Être psychologue en prison ne va pas de soi. Héritiers d’une tradition philosophique et médicale, les psychologues se conçoivent souvent comme des pourvoyeurs de soins à des personnes qui sont en souffrance. A contrario, historiquement, la prison est un lieu de punition c’est-à-dire qu’elle exerce une action négative sur les personnes condamnées pour avoir enfreint les règles sociales (ex. : sanctions, restriction des libertés, enfermement, surveillance, manque d’intimité, stress, etc.), à des fins de réhabilitation (Wilks & Martinson, 1976). Exercer le métier de psychologue dans une institution punitive n’est dès lors pas simple a priori, d’autant plus que le psychologue est souvent confronté à la notion ambivalente d’aide contrainte ou d’injonction aux soins (Goldbeter-Merinfeld, 2011).

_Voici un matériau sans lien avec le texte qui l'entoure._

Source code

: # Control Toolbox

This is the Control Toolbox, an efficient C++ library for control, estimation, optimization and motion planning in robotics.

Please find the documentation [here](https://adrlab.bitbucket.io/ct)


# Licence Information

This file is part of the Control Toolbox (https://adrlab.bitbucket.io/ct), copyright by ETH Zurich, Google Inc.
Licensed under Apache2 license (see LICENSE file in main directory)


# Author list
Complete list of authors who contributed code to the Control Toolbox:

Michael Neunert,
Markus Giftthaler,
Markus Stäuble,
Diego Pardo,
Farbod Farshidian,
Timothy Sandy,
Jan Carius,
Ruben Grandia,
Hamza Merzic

En effet, même s’il n’y a pas d’obligation stricte aux soins en milieu carcéral, l’accès à des réductions ou des aménagements de peine se trouve fortement encouragé par le cadre légal (Savin, 2015), impliquant donc une demande et une adhésion plutôt stratégique au soin. Tout le travail du psychologue est alors de transformer avec le détenu cette demande d’aide stratégique en une demande d’aide plus authentique. Dans ce cadre, comment les psychologues travaillant en prison perçoivent-ils leurs actions auprès des détenus ? Il existe, à notre connaissance, peu voire pas d’études investiguant les traits de personnalité et le vécu institutionnel des psychologues en prison, la littérature étant majoritairement centrée sur les détenus. Dans ce texte, nous présentons brièvement les différents types de prisons en France. Ensuite, les résultats issus des réponses que nous ont communiquées des psychologues qui y travaillent à des questions relatives à leur vécu institutionnel mais aussi à leur personnalité. Nous pourrons dès lors nous intéresser à d’éventuels liens entre ces vécus institutionnels et la personnalité.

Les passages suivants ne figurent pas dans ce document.